I brought this up before, in another thread. But I don't see the biology students I met from countries that are ostensibly more "religious" -- a lot of them in the Middle East (where there are official state religions) but some from places like Mexico -- start carrying on about baises against religion. Nor did I see the students who weren't biology majors do it.

I will say it again, for the benefit of those who don't get it: religion and science are two different things. They are two different tools. You would not use a srewdriver to hammer nails, nor would you use a hammer for brain surgery. Right tool for the right job.

If I want to talk about morality, there is a place for faith in that. That is one reason most people on Earth have faiths and religions and such. (It is also a darn good tool for making your people different from other people and binding them together).

But if I want to talk about how my body works and why, where the light in my watch comes from, and why Dolphins breathe air, then that is where science enters. No Gods allowed. He only muddles the problem and thus far has offered precious little in the way of useful, predictable, duplicable information.

Darn it, I am one who does recognize the role of faith in people's lives. But if your faith is so strong, why do you need a scientist to validate it? Orthodox Jews are pretty religious people and folow scripture pretty closely, but they aren't complaining about the New York City schools' discussions of evolution.

sarongsong
2003-Nov-13, 11:08 PM
...Right tool for the right job...
What tool explains consciousness?

kylenano
2003-Nov-13, 11:38 PM
I've followed this thread and wonder -- why is it that only in the US is this evolution thing an issue?

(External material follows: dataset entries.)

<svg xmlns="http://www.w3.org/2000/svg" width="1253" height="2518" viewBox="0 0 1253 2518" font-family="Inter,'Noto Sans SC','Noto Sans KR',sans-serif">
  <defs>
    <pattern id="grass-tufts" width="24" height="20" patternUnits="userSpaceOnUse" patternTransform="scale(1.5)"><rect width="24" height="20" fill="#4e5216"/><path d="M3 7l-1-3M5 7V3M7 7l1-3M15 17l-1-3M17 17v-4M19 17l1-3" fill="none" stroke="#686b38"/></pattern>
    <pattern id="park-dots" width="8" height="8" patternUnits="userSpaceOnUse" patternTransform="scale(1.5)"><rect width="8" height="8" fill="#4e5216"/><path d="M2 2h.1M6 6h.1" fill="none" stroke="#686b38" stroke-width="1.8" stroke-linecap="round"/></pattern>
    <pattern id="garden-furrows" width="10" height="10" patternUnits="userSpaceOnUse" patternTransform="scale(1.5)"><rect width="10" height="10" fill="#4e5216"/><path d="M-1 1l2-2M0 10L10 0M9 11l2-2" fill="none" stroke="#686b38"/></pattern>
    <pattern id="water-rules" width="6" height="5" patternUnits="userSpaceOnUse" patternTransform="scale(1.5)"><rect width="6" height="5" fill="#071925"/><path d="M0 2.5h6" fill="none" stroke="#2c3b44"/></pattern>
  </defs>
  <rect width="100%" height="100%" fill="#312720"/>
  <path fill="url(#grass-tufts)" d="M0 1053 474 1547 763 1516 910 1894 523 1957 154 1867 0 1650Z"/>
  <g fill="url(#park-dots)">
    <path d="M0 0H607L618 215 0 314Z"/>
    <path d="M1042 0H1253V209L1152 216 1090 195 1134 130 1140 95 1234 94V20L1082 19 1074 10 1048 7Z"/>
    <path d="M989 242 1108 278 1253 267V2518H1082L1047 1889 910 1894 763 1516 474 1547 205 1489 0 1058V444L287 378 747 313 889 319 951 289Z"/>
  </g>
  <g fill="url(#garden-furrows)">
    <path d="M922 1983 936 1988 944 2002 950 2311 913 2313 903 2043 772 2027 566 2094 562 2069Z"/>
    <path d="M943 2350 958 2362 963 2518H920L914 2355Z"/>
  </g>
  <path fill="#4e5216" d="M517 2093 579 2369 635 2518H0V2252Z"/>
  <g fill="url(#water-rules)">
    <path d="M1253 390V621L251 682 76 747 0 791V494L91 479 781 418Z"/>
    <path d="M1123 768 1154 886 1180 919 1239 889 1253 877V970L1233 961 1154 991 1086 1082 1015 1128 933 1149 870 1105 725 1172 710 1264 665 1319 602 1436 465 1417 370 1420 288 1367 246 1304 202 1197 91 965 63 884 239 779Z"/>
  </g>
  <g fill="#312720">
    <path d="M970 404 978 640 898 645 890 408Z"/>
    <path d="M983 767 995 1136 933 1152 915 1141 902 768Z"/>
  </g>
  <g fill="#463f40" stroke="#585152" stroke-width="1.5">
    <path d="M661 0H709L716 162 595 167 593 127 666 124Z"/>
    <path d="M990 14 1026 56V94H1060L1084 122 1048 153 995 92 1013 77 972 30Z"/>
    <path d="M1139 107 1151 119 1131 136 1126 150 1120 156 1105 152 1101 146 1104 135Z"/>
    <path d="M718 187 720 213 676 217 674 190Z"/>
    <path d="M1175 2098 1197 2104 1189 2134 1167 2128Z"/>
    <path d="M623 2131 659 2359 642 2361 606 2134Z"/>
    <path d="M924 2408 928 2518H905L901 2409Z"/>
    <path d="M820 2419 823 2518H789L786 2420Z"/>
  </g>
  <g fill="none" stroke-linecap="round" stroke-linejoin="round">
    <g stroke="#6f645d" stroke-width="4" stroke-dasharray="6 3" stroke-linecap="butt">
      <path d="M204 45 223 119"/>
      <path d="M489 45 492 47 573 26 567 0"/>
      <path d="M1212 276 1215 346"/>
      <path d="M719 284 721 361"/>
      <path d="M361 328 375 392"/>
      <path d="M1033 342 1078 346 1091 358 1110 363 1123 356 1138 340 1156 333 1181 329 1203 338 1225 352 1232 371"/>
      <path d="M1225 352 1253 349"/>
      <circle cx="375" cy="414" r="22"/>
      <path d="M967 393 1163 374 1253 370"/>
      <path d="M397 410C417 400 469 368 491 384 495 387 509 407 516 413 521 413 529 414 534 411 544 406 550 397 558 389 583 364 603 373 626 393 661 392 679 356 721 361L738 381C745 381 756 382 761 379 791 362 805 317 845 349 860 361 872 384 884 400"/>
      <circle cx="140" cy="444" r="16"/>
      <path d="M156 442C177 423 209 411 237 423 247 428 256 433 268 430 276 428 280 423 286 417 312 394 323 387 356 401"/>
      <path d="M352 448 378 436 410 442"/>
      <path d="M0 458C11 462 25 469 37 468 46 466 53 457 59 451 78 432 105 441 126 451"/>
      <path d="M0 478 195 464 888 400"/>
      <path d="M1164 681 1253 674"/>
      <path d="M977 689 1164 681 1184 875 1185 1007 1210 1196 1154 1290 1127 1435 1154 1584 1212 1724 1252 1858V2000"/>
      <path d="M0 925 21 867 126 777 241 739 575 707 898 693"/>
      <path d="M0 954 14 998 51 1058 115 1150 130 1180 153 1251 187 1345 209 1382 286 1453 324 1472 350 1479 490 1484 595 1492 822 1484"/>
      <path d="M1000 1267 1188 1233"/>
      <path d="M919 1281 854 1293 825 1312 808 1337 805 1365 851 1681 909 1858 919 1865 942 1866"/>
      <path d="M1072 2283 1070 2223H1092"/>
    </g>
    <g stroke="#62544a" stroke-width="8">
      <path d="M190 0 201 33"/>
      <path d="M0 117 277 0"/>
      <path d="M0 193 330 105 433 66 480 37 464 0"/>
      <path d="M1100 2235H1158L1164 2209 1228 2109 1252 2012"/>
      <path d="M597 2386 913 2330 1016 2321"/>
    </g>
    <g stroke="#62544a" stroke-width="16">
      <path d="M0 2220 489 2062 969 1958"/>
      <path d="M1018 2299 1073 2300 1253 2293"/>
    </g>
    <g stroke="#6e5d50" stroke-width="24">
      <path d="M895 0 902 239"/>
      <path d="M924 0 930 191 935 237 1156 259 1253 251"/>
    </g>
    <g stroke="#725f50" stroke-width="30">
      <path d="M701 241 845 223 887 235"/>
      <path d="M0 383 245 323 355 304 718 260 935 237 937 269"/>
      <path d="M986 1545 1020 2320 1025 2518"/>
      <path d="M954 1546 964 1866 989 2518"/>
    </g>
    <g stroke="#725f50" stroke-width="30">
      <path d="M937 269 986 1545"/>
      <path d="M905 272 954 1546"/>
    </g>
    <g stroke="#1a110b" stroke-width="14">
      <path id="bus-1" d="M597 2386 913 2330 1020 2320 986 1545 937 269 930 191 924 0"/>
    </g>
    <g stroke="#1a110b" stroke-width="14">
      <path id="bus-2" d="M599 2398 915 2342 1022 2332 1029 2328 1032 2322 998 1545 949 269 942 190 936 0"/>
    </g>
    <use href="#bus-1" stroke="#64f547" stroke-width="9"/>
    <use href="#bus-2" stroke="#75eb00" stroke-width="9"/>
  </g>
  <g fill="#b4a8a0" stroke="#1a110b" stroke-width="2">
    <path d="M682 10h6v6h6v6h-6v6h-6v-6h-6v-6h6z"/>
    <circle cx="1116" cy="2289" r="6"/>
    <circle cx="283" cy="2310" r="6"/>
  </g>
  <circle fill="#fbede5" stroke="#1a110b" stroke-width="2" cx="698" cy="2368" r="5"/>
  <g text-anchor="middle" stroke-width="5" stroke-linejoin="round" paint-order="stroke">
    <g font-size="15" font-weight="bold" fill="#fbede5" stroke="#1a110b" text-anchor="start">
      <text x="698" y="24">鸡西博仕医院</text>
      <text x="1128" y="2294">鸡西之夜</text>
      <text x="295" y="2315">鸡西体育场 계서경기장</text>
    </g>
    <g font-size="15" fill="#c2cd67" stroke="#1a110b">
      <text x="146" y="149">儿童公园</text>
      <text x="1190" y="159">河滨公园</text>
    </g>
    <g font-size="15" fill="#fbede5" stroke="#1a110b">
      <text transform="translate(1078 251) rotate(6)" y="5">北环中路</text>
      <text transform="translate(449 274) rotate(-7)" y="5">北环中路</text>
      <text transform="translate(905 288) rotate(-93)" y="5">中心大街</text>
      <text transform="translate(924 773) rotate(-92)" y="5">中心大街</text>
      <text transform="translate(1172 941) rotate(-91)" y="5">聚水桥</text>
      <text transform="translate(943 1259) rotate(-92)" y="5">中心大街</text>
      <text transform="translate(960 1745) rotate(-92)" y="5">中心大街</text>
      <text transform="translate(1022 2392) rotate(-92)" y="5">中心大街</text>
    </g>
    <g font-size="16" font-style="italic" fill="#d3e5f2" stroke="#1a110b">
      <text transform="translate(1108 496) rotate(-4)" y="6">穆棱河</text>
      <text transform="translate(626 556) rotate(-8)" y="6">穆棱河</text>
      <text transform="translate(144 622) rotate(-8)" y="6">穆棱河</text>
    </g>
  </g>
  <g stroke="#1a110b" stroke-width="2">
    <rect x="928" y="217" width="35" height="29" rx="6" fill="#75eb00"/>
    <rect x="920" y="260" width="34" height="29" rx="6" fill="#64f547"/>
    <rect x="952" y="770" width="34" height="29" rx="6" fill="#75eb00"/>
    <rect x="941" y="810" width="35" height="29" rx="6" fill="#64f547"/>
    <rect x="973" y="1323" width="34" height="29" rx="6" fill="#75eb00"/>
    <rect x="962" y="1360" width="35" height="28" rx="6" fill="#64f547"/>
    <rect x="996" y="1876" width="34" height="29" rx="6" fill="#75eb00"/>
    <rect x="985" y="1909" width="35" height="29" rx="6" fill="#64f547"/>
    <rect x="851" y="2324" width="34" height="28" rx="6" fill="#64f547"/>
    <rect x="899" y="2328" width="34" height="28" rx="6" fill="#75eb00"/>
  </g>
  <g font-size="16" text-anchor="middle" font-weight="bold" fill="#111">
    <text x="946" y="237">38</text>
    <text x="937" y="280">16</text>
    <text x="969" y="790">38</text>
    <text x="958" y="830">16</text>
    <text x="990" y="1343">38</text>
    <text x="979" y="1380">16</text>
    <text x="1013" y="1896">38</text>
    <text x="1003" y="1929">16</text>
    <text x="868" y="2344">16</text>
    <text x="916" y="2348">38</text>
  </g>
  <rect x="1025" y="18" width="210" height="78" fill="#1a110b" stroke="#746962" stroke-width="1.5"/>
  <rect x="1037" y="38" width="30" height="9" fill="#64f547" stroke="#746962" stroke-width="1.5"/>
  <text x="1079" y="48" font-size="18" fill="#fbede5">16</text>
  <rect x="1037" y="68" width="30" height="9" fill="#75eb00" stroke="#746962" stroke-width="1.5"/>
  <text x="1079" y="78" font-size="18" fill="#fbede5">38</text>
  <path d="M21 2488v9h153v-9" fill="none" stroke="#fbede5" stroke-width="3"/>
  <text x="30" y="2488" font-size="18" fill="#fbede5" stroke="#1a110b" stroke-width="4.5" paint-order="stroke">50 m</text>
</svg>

It's appearing in the UK now too, there have been a few reports in the press. The latest - the Guardian newspaper is holding what it calls a 'one-day event' on 1st December in London called "Creationism: Science versus faith in schools". Speakers include Professor Steve Jones, Professor Russell Stannard and Tim Radford, who is the science editor of the Guardian.

On a related note - we spent last Saturday afternoon at Down House in Kent, where Charles Darwin lived from 1842-82. He wrote On the origin of species there.

It's so peaceful there, just outside a small village. Quiet, surrounded by woods and fields with sheep in them. Such a contrast to the arguments that have resulted from the publication of that book.

Carolyn

chani
2003-Nov-13, 11:40 PM
I read a really good book The Bridge of Life by Somebody Sinnot. He reconciles Science with Religion. Science sometimes lacks beauty, while religionists pay pass too quickly over knowledge. Another good book is the Destiny of Man.